▶ QUOTED PASSAGE:
That last one might be a stretch. But not by much. And The Pushcart War holds up incredibly well, for readers of any age–I sat down with a copy a while back and had as much fun with it as I did when I was ten.
THE MOUSE THAT ROARED, by Leonard Wibberly
This isn’t technically a kid’s book, but I read it when I was a kid, and my twelve-year-old loved it, so I’m counting it. It’s the story of a tiny, Andorra-like European country that decides, for reasons too complicated to get into, to invade the United States…using a small platoon of longbowmen, even though it’s the Atomic Age. And, for reasons that are also too complicated to get into, they win.
If this sounds even vaguely intriguing, hunt this book down. It’s a gem. The Mouse That Roared was also the basis for a Peter Sellers movie that I’ve never seen, because honestly, I don’t know how it could top the book.
One of several sequels to The Cricket in Times Square, this is the story of how Harry Cat and Tucker Mouse adopt a stray puppy, then have to find a home for it when the puppy grows into a sheepdog and no longer fits in the drainpipe where they live. I read it to my 7-year-old last year, and we both had a fine time with it. I’m not sure why it’s out of print when, say, Tucker’s Countryside (another Cricket sequel that, if you ask me, is no better or worse than this one) is still kicking around.

▶ STATED TASK 1:
In the book recommendations, what does the tiny European country use to invade the United States?
▶ STATED TASK 2:
Please echo part of the book recommendations word for word: begin at the words "One of several" and stop after "still kicking around.".
▶ STATED TASK 3:
Do these statements agree with the book recommendations? For each, answer yes or no and quote the deciding words.
(a) The writer has seen the Peter Sellers movie based on The Mouse That Roared.
(b) The writer read the Cricket in Times Square sequel aloud to a 7-year-old.
(c) The stray puppy adopted by Harry Cat and Tucker Mouse grows into a sheepdog.

▶ SUPPLIED RECORDS:
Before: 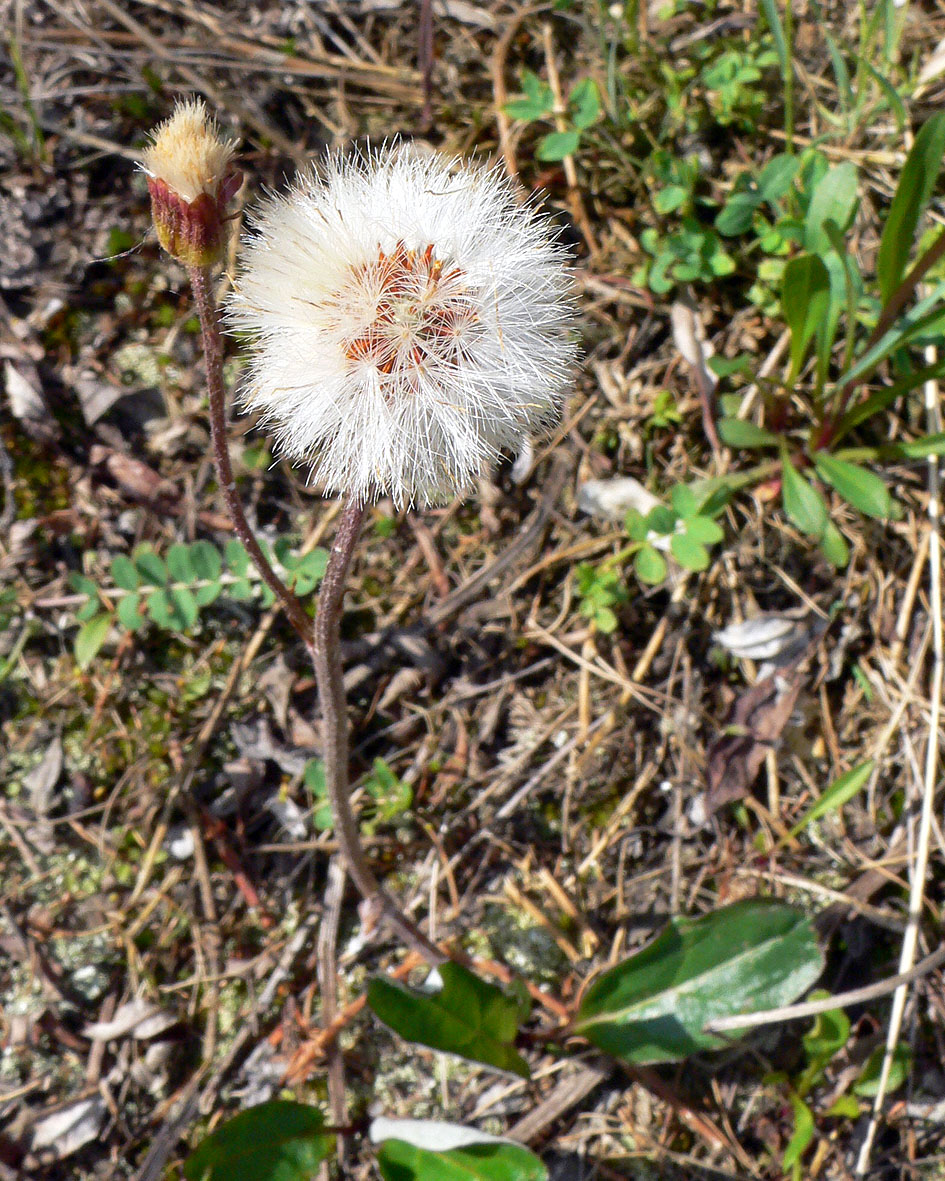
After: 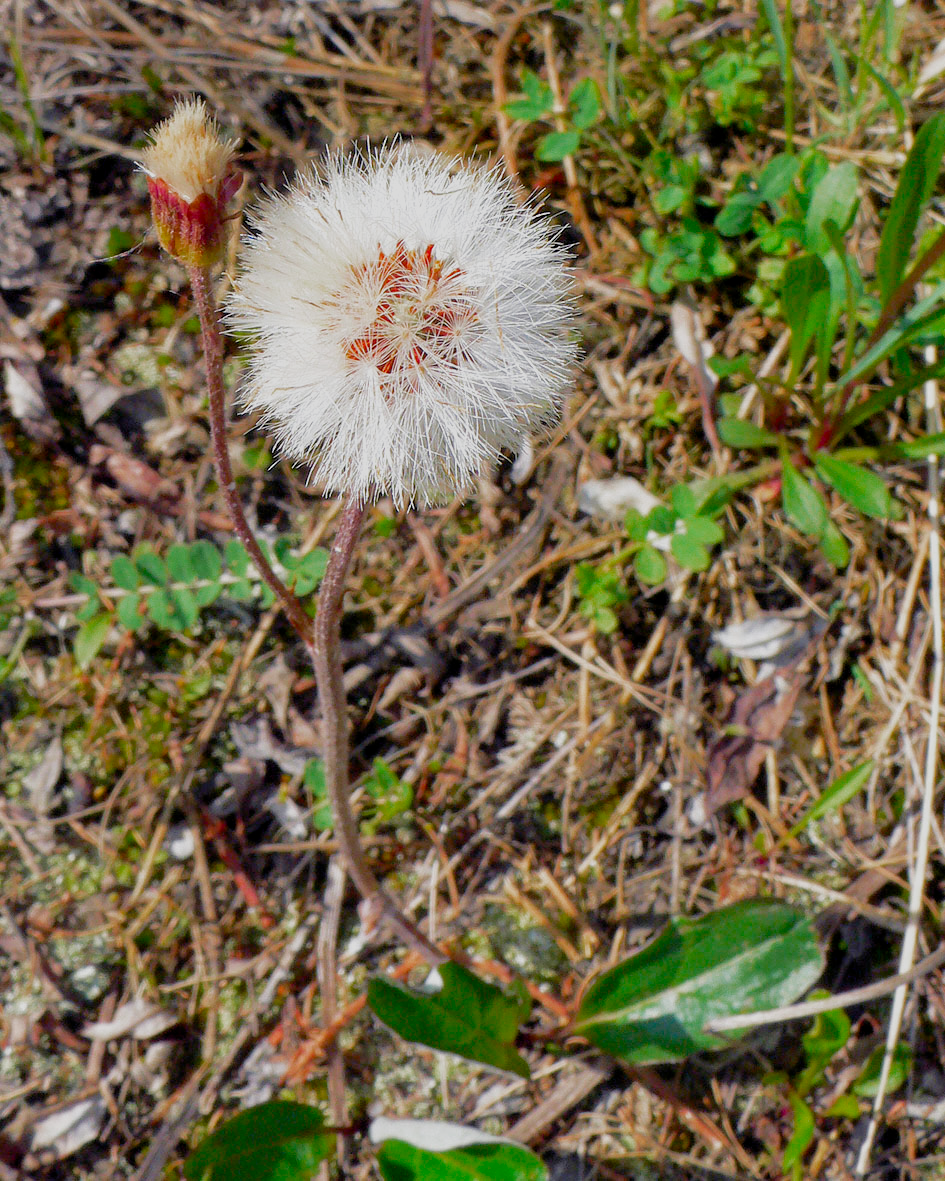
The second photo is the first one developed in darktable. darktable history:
tone equalizer: on, module defaults
filmic rgb: black relative exposure -8.76 EV, white relative exposure 4.98 EV, target black luminance 0%, hardness 3.78, latitude 66%, contrast 0.827, shadows ↔ highlights balance 19.33%, preserve chrominance RGB euclidean norm (legacy), color science v4 (2020)
exposure: exposure 0.493 EV, compensate highlight preservation false
color zones: curves: ch0 [(0, 0.425) (0.143, 0.422) (0.286, 0.42) (0.429, 0.419) (0.571, 0.419) (0.714, 0.42) (0.857, 0.422) (1, 0.425)]; ch1 [(0, 0.666) (0.143, 0.669) (0.286, 0.671) (0.429, 0.67) (0.571, 0.67) (0.714, 0.67) (0.857, 0.67) (1, 0.666)]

▶ TASK RESPONSE 1:
A small platoon of longbowmen.

▶ TASK RESPONSE 2:
One of several sequels to The Cricket in Times Square, this is the story of how Harry Cat and Tucker Mouse adopt a stray puppy, then have to find a home for it when the puppy grows into a sheepdog and no longer fits in the drainpipe where they live. I read it to my 7-year-old last year, and we both had a fine time with it. I’m not sure why it’s out of print when, say, Tucker’s Countryside (another Cricket sequel that, if you ask me, is no better or worse than this one) is still kicking around.

▶ TASK RESPONSE 3:
(a) No: "a Peter Sellers movie that I’ve never seen"
(b) Yes: "I read it to my 7-year-old last year"
(c) Yes: "the puppy grows into a sheepdog"